Y cuando se habla de ahondar en el mercado único, las finanzas son una de las mayores asignaturas pendientes. El remate de la Unión Bancaria −el seguro de depósitos común− lleva años varado en el Consejo de la UE (o sea, entre los Estados Miembros) sin visos de avanzar. Mejor suerte, al menos se habla de ella y se han presentado proyectos legales recientemente por parte de la Comisión Europea, está corriendo la unificación del mercado de capitales, ahora llamada unión de ahorros e inversiones (SIU, por sus siglas en inglés).
Para destacar la importancia de esto, la carta del BEI destaca que casi la mitad de las empresas europeas (el 45%) creen que la financiación es un problema para invertir, frente al 29% de las estadounidenses. “Estas limitaciones se hacen notar precisamente en el momento en que las empresas más dinámicas necesitan acelerar su crecimiento o internacionalizarse; en resumen, cuando buscan crecer”.
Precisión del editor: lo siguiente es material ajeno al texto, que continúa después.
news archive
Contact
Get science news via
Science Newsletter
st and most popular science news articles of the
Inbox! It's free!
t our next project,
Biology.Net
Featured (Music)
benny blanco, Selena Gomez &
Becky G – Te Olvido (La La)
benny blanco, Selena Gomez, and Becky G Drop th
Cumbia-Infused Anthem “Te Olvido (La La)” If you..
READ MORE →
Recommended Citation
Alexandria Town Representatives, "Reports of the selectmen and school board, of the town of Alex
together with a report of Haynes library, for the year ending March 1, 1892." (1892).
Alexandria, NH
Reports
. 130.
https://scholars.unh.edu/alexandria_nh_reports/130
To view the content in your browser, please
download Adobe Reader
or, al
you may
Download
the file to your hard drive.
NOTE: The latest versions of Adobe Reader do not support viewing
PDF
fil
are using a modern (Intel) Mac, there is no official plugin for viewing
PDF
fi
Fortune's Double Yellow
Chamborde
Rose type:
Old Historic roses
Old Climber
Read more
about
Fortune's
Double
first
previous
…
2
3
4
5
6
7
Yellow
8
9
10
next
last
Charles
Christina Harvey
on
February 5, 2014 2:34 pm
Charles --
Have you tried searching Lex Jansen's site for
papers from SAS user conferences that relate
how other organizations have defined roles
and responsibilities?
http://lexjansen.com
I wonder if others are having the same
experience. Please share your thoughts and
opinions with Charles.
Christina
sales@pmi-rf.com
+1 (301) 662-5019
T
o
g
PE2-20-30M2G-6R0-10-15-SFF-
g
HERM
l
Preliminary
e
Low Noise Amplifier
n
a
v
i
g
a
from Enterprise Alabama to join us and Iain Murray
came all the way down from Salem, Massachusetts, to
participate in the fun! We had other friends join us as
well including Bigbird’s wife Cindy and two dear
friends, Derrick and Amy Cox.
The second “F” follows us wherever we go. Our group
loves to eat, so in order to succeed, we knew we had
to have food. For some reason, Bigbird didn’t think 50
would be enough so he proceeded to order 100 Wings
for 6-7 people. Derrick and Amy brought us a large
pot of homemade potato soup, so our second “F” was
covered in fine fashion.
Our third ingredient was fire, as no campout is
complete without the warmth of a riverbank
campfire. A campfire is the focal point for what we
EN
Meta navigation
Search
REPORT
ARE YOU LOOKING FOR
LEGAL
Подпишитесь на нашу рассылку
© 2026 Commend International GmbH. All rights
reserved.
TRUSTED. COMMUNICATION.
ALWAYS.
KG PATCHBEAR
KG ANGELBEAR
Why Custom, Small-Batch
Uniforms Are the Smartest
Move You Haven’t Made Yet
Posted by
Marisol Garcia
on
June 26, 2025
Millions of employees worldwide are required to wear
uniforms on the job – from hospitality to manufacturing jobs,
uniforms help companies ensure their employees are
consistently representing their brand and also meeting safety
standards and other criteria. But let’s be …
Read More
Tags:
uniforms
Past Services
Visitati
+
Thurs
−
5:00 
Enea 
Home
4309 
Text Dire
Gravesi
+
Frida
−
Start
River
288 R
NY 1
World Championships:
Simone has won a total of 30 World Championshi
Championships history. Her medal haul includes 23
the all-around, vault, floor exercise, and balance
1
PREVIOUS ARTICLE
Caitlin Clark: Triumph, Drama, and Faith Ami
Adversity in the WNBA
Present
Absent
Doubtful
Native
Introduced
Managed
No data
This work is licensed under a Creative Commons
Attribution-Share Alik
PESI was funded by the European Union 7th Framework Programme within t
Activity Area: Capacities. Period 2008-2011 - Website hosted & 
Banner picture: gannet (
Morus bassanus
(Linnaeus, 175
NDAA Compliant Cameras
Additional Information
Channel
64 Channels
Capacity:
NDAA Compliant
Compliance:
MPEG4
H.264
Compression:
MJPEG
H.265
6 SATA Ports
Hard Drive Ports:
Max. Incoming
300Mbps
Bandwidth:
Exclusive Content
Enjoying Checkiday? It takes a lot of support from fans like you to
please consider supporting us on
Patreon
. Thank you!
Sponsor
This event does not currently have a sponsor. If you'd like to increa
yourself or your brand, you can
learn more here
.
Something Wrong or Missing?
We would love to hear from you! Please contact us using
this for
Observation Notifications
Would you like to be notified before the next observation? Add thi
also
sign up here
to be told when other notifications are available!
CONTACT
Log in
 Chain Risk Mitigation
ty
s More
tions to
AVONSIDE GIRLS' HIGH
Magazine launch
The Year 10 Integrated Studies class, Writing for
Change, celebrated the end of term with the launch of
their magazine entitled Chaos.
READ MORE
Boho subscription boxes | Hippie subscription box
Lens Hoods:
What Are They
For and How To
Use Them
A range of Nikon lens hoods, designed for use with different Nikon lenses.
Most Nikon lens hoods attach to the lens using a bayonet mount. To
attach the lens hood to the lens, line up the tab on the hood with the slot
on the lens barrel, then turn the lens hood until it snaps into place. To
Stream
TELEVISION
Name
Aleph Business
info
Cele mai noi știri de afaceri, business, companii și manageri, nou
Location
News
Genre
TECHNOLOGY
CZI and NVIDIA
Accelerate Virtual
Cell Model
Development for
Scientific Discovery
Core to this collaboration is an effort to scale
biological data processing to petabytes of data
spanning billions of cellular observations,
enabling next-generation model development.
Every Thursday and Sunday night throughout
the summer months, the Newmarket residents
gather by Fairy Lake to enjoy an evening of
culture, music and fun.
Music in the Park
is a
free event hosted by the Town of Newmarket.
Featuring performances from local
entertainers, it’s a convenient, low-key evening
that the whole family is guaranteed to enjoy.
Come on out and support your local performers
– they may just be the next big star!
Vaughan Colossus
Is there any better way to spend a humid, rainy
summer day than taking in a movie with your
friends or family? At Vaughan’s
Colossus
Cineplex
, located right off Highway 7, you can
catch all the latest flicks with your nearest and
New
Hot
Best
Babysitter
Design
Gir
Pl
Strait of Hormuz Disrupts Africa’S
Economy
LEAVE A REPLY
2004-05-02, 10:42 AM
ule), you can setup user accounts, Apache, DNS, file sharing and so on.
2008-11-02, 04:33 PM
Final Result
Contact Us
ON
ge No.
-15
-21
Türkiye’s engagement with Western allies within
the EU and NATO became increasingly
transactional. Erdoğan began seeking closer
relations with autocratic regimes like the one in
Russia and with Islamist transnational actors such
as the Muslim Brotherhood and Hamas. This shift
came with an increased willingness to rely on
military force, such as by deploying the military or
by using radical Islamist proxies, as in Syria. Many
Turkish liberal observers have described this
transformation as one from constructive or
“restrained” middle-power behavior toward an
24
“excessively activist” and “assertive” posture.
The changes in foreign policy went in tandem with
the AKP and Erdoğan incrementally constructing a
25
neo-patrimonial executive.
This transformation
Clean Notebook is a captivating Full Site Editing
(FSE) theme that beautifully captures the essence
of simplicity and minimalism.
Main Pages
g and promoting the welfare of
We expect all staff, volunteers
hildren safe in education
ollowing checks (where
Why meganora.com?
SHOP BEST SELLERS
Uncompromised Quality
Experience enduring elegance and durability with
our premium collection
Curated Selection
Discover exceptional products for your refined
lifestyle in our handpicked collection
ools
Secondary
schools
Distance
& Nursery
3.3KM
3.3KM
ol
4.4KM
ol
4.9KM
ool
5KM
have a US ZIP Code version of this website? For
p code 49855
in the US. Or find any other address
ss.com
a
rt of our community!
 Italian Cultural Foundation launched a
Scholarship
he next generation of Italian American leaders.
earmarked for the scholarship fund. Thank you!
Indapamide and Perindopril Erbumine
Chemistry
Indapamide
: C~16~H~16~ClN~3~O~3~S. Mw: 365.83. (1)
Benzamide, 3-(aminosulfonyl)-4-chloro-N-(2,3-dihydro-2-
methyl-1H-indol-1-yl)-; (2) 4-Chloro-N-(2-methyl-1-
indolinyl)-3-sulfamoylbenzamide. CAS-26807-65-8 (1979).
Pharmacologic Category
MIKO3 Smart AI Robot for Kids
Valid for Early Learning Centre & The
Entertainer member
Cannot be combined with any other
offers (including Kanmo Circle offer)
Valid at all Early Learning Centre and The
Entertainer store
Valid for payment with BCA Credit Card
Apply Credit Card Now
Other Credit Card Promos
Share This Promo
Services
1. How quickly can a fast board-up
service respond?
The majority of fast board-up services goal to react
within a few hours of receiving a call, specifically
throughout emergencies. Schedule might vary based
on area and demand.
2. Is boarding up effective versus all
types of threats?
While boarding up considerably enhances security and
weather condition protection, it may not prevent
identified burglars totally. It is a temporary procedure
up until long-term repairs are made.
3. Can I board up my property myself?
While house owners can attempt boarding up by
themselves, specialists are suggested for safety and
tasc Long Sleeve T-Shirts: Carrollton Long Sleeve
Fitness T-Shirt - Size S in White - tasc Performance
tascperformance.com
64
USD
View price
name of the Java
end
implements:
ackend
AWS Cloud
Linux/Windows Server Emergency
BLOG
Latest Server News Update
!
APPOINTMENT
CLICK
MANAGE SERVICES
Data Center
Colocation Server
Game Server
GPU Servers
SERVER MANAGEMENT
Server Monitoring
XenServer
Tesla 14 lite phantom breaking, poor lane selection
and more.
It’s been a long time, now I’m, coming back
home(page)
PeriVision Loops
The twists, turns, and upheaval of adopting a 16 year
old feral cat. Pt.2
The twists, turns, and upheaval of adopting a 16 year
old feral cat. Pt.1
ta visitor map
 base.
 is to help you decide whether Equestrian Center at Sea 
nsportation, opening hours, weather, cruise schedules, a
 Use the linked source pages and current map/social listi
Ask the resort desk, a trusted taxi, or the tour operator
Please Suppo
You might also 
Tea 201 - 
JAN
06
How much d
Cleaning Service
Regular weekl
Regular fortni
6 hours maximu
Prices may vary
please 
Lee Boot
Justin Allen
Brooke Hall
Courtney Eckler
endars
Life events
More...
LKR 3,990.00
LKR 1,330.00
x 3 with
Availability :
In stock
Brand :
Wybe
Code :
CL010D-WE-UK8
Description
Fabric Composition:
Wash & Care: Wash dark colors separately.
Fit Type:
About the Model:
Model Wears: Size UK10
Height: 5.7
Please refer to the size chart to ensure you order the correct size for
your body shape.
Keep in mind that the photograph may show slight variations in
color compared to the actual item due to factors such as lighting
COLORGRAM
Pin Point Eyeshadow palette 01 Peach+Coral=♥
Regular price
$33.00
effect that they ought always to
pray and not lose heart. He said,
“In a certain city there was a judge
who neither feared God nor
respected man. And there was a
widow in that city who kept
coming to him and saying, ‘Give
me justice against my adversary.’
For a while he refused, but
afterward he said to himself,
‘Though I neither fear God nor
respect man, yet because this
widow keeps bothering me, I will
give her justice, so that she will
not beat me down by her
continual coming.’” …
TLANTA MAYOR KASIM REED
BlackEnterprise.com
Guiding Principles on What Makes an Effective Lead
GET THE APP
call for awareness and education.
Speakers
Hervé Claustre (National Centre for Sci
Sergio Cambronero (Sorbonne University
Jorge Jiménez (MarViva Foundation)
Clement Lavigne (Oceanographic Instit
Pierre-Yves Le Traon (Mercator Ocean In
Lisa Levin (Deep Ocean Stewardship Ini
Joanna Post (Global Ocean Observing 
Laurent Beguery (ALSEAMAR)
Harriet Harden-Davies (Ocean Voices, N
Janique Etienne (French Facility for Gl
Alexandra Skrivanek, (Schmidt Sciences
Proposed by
También con el objetivo de impulsar la inversión, Calviño pone el acento en el próximo presupuesto plurianual de la UE (2028-2034) cuyo proyecto se presentó en 2025 y ahora está negociándose en las dos instituciones que tienen capacidad legislativa: el Parlamento Europeo y el Consejo de la UE. Y es en este contexto en el que la española plantea que el programa InvestEU (una herramienta que en España, por ejemplo, ha invertido en proyectos de biogás o redes de transporte energético) aumente sus garantías financieras de los 29.000 millones actuales a 40.000.
“Espero que estas ideas y propuestas constituyan una contribución útil para el próximo debate de los líderes”, plantea Calviño a Costa. El portugués ha organizado para esta semana el segundo retiro de líderes de la UE. El año pasado se celebró por primera vez con el gasto en defensa como tema estrella. De la cita no se salió −no estaba previsto entonces ni ahora− con unas conclusiones por escrito como en un Consejo Europeo oficial. No obstante, semanas después de aquel encuentro se dieron pasos significativos en este campo, como el programa de inversión de defensa (SAFE) que financia con 150.000 millones de euros compras de material bélico y proyectos de seguridad y defensa o la opción de que los Estados miembros que quisieran podían solicitar la suspensión de las reglas fiscales para aumentar sus presupuestos de Defensa.